James H. Jones
638 Fifth Ave
Halethorpe, MD 21227
June 9, 2012
Professor D. Olson
Since the dawn of time we have always had a need for entertainment. Not until the beginning of the 20th century were we able to entertain people in their own homes. This material was mostly target for adult audiences. The government felt that there was need to regulate how this programming was presented to the country. They wanted to ensure that it was appropriate for all ages and followed the 1st amendment rights of the constitution. Over the past century there have been changes in the technology that delivers the programming. The programming itself has evolved to new extremes.
Bell Telephone Corporation provided telephone service for all of the United States until it the FCC and United States forced breakup in the late 1980’s. This company had very little competition from other competitors within the United States. The technology used for telecommunications gave way to Internet we have now. With the invention of the Internet, the programming now has a media that can be seen around the world.
The FCC can only regulate what the content of the programming is for within the boundaries of the United States. But in recent years the method of transmission for broadcast media has been combined with other services creating new issues for the FCC and the US government. I will discuss the history of the broadcast media, are these natural monopolies and how the FCC has regulation are effective or ineffective within these industries.
History of entertainment and communications media
In the late 1800’s the telegraph provided the main form of communication across long distances. These were short communications to a central office where the send and recipient could make unedited messages. This was the only method of the communication until the invention of the telephone by Alexander Graham Bell. The Bell Telephone Company devices and network provided a voice communications across the United States. Bell Telephone Company became AT&T. This telecommunications company provided a service that was unmatched by their competitors.

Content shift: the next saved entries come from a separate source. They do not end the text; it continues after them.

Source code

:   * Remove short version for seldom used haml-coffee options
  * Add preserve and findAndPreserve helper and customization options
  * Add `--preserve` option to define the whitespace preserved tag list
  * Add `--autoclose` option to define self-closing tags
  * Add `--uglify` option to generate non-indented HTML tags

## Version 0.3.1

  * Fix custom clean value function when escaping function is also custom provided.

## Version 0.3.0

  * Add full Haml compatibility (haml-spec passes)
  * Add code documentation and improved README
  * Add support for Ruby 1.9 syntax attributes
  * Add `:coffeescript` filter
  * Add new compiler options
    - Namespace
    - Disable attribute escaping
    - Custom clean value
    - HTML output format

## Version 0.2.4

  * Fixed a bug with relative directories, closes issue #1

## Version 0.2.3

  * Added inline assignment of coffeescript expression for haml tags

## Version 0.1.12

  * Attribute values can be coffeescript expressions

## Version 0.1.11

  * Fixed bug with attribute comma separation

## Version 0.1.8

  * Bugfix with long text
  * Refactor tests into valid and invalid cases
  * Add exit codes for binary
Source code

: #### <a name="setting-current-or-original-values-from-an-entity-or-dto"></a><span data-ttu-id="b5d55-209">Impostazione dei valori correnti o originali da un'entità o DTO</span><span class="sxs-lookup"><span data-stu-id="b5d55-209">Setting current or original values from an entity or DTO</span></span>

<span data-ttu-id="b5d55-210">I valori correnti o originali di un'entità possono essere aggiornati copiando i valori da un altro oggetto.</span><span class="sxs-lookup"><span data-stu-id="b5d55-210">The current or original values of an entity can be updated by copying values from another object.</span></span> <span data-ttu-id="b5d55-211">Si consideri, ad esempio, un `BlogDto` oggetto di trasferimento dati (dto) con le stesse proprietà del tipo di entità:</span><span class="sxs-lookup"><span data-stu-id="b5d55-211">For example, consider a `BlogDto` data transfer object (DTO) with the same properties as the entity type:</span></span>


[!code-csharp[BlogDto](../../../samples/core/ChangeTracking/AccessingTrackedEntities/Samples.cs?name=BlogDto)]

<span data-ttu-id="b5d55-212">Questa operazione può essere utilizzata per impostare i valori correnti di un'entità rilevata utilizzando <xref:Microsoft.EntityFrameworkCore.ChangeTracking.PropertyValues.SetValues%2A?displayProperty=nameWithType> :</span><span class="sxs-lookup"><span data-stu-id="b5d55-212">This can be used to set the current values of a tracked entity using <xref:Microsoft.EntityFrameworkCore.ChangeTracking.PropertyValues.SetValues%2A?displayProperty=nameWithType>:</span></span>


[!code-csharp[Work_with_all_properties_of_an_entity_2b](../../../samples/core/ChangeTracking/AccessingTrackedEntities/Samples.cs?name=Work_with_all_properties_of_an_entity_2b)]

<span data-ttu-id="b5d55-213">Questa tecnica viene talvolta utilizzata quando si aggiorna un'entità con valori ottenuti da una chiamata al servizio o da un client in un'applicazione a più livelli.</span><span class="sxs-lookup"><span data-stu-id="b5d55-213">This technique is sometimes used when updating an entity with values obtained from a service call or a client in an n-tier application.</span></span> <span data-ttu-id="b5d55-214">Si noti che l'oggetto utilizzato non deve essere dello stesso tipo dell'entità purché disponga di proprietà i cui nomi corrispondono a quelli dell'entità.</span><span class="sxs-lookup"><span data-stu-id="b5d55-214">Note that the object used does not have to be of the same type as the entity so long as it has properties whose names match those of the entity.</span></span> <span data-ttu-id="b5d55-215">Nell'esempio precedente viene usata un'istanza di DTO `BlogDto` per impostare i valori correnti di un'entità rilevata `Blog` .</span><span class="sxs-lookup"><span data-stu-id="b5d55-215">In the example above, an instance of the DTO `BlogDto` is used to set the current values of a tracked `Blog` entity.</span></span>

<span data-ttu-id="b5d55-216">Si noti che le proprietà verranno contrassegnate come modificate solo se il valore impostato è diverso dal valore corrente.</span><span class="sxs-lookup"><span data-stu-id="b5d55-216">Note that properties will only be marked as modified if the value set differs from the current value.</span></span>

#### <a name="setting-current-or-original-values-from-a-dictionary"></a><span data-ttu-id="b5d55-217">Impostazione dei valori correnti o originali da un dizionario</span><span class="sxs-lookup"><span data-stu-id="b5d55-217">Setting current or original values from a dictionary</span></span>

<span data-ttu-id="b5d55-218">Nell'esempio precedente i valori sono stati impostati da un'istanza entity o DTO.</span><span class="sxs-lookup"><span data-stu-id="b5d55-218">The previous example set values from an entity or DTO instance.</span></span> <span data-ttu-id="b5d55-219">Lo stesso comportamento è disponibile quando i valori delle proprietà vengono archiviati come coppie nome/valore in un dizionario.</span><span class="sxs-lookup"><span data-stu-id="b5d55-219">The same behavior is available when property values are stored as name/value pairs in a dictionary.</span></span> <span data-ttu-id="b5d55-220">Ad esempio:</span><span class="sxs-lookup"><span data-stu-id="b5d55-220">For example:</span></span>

The FCC created the Communications Act of 1934 (Brooks, 1976) to deal with the monopolization of the telecommunications industry by AT&T. The FCC allowed AT&T to remain as a regulated monopoly even though they either drove their competitors out of business or acquire them. AT&T was allowed to own and operate the majority of the telecommunications service for the United States. In the early 1950’s the United States created a consent decree limiting AT&T to 85% of the national telephone network and release their interest in Canada and the Caribbean.
In 1984 AT&T was forced to breakup to allow for competition within the industry (Brooks, 1976). The United States government realized that there needed to be competition within the industry for growth of the technology and spark innovation. Bell and AT&T ruled the communications through telephone lines there was another media that was used for communications and entertainment, Radio.
The invention of Radio made wireless communication possible. The technology converted voice messages to radio waves transmitted over the air to other radio receivers (Messere, 2012). This medium allowed for the creation of the first broadcast stations providing entertainment to the masses. We already had motion pictures that provide a venue for writers and directors to express themselves no matter what the content of the material was to adults. Now radio provided a medium to share these ideas as well. These radio broadcast had freedom to say whatever they wanted without consequence. This medium was first regulation in 1910 with reserved legislation by Congress.